TRECHO DO DOCUMENTO -
##############################
Reservada e de convicções fortes, Clementina não se arrepende de ter respondido ao chamado dos seus antepassados. “É um mundo bonito. Tenho bonitas recordações do momento em que andávamos pelo mato, durante o curso, e cruzávamos com cobras e animais selvagens, sem que nada de perigoso nos acontecesse. Outro facto interessante é que num estado de transe, afirma-se que falo línguas que em condições normais desconheço. Muitas vezes, esta área é conotada com o diabo, mas não é assim. É uma realidade que faz parte de nós, da nossa identidade; o espírito não está na palhota, está em nós, entretanto, existem regras que devem ser seguidas para que a nossa vida corra de feição”.
E é precisamente sobre essa vida que a nossa reportagem se coloca em conversa com a professora. Falamos de um ambiente que, conforme aponta, é também feito de restrições, tanto na alimentação, como na forma de ser e de estar. Em alguns casos, o indivíduo vê-se obrigado a retirar da sua dieta certos alimentos: “pode ser peixe, carne de porco…dependendo da origem dos seus espíritos”. Mas, também, pode em algumas circunstâncias ingerir alguma bebida que, em condições normais, não faz parte das suas predilecções. De qualquer forma, são aspectos que nem de longe se comparam à fase difícil por que passou, na década de oitenta, quando surgiram as primeiras manifestações dos seus espíritos.
##############################
TAREFAS A FAZER -
(1) Na reportagem sobre Clementina, em que década surgiram as primeiras manifestações dos seus espíritos?
(2) Escreva a parte seguinte da reportagem sobre Clementina, começando logo depois da última frase.

LINHAS APRESENTADAS -
##############################
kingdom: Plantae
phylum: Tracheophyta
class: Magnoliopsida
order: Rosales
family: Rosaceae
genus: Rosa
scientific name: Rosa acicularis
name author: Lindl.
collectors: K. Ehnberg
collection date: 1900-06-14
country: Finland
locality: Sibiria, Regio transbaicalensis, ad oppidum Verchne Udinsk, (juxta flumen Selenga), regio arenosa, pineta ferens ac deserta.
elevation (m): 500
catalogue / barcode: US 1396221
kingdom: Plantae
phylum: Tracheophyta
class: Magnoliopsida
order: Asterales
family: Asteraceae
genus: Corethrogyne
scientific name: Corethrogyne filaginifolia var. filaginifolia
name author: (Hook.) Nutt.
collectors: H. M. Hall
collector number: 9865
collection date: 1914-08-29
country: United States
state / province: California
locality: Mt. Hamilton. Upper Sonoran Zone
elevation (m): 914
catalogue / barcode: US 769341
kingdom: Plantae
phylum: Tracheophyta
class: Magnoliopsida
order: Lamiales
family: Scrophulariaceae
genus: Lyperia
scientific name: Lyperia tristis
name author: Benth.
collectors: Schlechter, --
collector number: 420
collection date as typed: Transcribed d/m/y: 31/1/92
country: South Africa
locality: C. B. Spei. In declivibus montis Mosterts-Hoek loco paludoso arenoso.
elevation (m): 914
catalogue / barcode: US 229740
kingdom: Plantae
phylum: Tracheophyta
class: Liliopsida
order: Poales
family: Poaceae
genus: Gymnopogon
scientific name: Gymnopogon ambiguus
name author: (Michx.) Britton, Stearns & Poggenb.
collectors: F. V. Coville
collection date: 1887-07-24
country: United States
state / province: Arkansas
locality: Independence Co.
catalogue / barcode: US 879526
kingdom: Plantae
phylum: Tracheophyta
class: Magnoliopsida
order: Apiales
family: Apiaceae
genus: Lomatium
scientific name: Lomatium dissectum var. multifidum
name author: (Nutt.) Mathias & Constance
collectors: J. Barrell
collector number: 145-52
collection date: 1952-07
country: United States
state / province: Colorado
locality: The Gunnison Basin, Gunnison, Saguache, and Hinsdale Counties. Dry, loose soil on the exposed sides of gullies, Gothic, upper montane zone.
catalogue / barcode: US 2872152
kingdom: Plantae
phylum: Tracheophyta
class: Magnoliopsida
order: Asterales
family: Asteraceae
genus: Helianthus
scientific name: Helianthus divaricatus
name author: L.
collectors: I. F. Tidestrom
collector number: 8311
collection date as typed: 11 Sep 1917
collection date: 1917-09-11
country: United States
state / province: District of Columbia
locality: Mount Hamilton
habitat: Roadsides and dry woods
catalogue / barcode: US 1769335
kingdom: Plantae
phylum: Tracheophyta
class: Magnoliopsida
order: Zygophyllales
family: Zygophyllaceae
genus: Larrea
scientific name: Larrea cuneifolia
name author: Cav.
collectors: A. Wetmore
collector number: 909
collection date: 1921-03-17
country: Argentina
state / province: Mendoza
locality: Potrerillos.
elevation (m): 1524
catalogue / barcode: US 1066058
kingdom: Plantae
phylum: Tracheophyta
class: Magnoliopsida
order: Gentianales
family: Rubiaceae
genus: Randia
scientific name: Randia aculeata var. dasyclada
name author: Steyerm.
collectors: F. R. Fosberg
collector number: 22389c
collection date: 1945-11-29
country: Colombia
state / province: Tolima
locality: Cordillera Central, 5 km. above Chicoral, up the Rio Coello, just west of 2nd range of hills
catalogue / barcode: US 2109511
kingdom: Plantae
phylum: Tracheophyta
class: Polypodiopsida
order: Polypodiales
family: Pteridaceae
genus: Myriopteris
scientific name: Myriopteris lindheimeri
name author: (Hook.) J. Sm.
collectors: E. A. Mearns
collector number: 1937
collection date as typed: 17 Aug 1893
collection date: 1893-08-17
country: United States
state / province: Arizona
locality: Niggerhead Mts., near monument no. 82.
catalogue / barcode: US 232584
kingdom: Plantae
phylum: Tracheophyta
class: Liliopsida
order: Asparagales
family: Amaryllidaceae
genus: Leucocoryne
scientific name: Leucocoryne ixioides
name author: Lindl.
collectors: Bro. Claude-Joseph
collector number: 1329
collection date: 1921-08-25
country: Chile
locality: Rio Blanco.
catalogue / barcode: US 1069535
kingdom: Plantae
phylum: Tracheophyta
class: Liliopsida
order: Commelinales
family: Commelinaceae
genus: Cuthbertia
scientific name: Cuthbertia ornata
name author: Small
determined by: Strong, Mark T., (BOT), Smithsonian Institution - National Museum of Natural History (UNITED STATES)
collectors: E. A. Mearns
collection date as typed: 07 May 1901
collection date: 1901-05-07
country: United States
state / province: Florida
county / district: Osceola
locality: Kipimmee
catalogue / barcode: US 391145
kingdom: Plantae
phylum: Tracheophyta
##############################
RESPOSTAS POR TAREFA -
(1) Na década de oitenta.

(2)
Na verdade, explica que, geralmente, tais fenómenos acontecem através de complicações de saúde ou azares na vida. “E tem também as visões estranhas, durante o sono. Aparece uma realidade que se concretiza no dia seguinte; fora os pressentimentos”, enumera.
Para ela, tudo se processa como se houvesse uma informação adiantada do futuro. Em algumas circunstâncias, “a gente olha para alguém e vislumbra um problema”. Foram alguns destes sinais que fizeram com que a sua vida desse uma grande volta.
Preocupados com o desconhecido e estranho, “marquei e frequentei consultas no hospital, com indicação para a neurologia. Eu sofria de insónia, cansaço; não conseguia concentrar-me para dar aulas”. Mas nada surtia efeito, daí que “chegaram a dar-me uma guia para o hospital psiquiátrico”, revela.
Enquanto isso, a vida seguia à medida do possível. Em 1994 concorreu e entrou para Universidade Eduardo Mondlane, mas o processo de Ensino e Aprendizagem não andou às mil maravilhas. Em 1996, veio um diagnóstico. Mediante algumas complicações, “achavam que eu andava a estudar demais. O médico deu-me o papel para parar”.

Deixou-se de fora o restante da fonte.